Qual o recado que a senhora daria para os pesquisadores que ainda estão na ativa e se sentem inseguros quanto ao futuro de suas carreiras?
Mesmo estando longe do cotidiano de trabalho dessa nova geração de pesquisadores, mas sabendo que no Brasil a atividade cientifica e o exercício dessa profissão, ainda carecem de reconhecimento público, meu recado seria: não desistam! Carreira do ponto de vista jurídico-administrativo, é um porto relativamente, seguro, mas a sobrevivência das instituições e o aporte de contribuições para o desenvolvimento do país, dependem de vocês. Defendam as suas atividades de investigação, defendam as suas instituições, defendam a Ciência!

Quem é Alba Lavras?

Alba Apparecida de Campos Lavras nasceu em Ipauçu (SP), em 26 de outubro de 1927, mas mudou-se para São Paulo em 1939, para estudar. Sua mãe, Adalgisa Cavezzale, morreu muito jovem, em 1941, deixando cinco filhos aos cuidados exclusivos do marido, Francisco de Campos. Após a perda da mãe, Alba tem de crescer antes da hora e começa a dar aulas em um curso de admissão ao ginásico, no Colégio Paulistano, onde ela própria estudava.
Em 1946 ingressa na Escola Paulista de Medicina e passa a dar aulas preparatórias para o vestibular. Dois anos depois, paralelamente à Medicina, faz um curso de Bioestatística com o prof. Adolpho Martins Penha, no Instituto Biológico.

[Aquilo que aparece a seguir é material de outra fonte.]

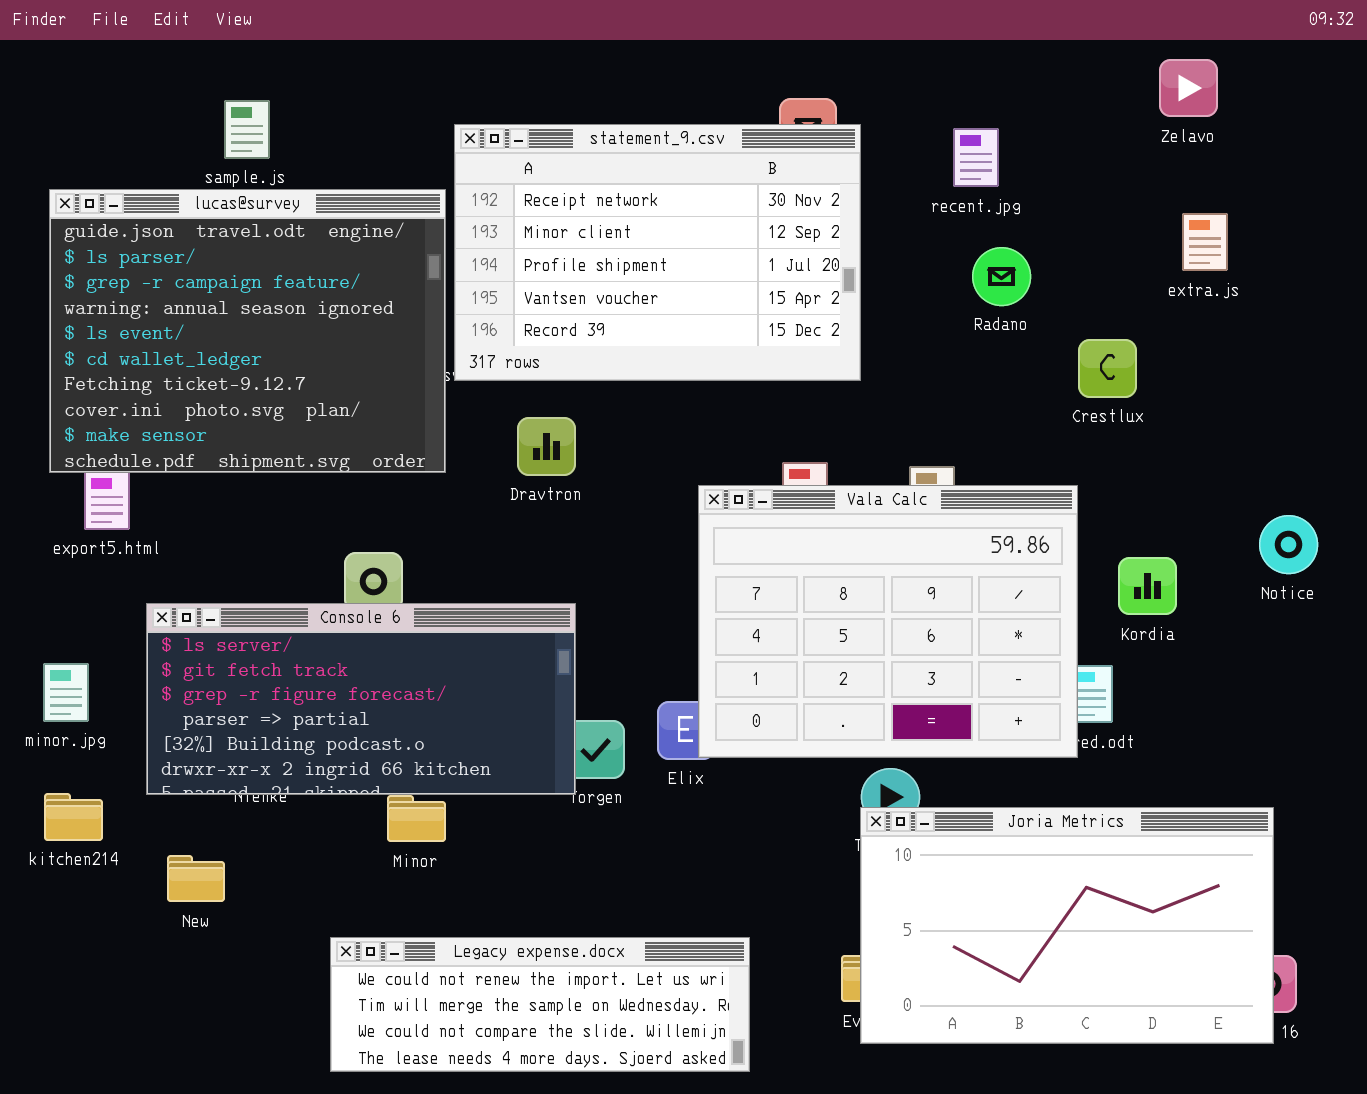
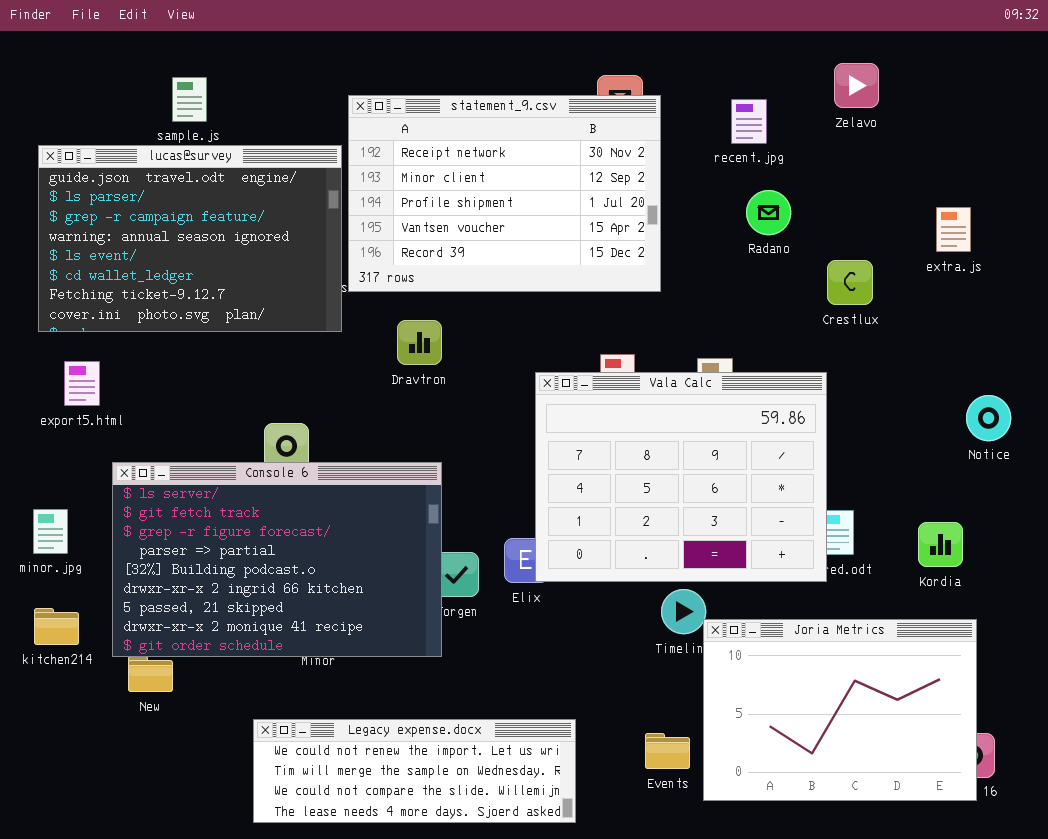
Zelavo: [1159,59,1218,117] -> [834,63,879,108], moved
lucas@survey: [49,189,446,473] -> [38,145,342,332], resized
extra.js: [1182,213,1228,271] -> [936,207,971,252], moved
Kordia: [1118,557,1177,615] -> [918,522,963,567], moved
Console 6: [146,603,576,795] -> [112,462,442,657], resized
Joria Metrics: [860,807,1274,1044] -> [703,619,977,801], resized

No Instituto Butantan, onde ingressa mais tarde, dedica-se à investigação científica, apresentando os resultados obtidos em conclaves científicos, nacionais e internacionais, e publicando-os em revistas especializadas dentro e fora do País. No renomado instituto ocupa o cargo de médica (1954-1977) e de pesquisadora Científica (1977-1997). Nesses cargos, juntamente com a investigação científica, exerce funções administrativas e tem participação direta em associações, sociedades e conclaves científicos.

Ao longo de toda sua carreira, participa de inúmeras bancas examinadoras e da coordenação de concursos para seleção de estagiários e captação de recursos humanos para pesquisa e apoio à pesquisa no Instituto Butantan. Ao proferir palestras para a divulgação da ciência, sempre expressava sua convicção de que cabe a todo profissional, principalmente aos de um país subdesenvolvido (ou em desenvolvimento), não apenas fazer bem o seu trabalho e aprimorar a sua capacitação, mas principalmente lutar pela conquista de melhores condições de trabalho e formação.

A Dra. Alba Lavras foi ainda Membro da Comissão Permanente do Regime de Tempo Integral (CPRTI) e sua presidente (1976-1980). Vale lembrar, que Alba, José Reis e Bernardo Goldman foram os bravos e aguerridos “patronos” da carreira de Pesquisador Científico. Sua trajetória profissional, aliás, ficou marcada não só pela criação da carreira de Pesquisador Científico, mas também da carreira de Assistente Técnico de Pesquisa Científica e Tecnológica e da carreira de Apoio à Pesquisa Científica e Tecnológica.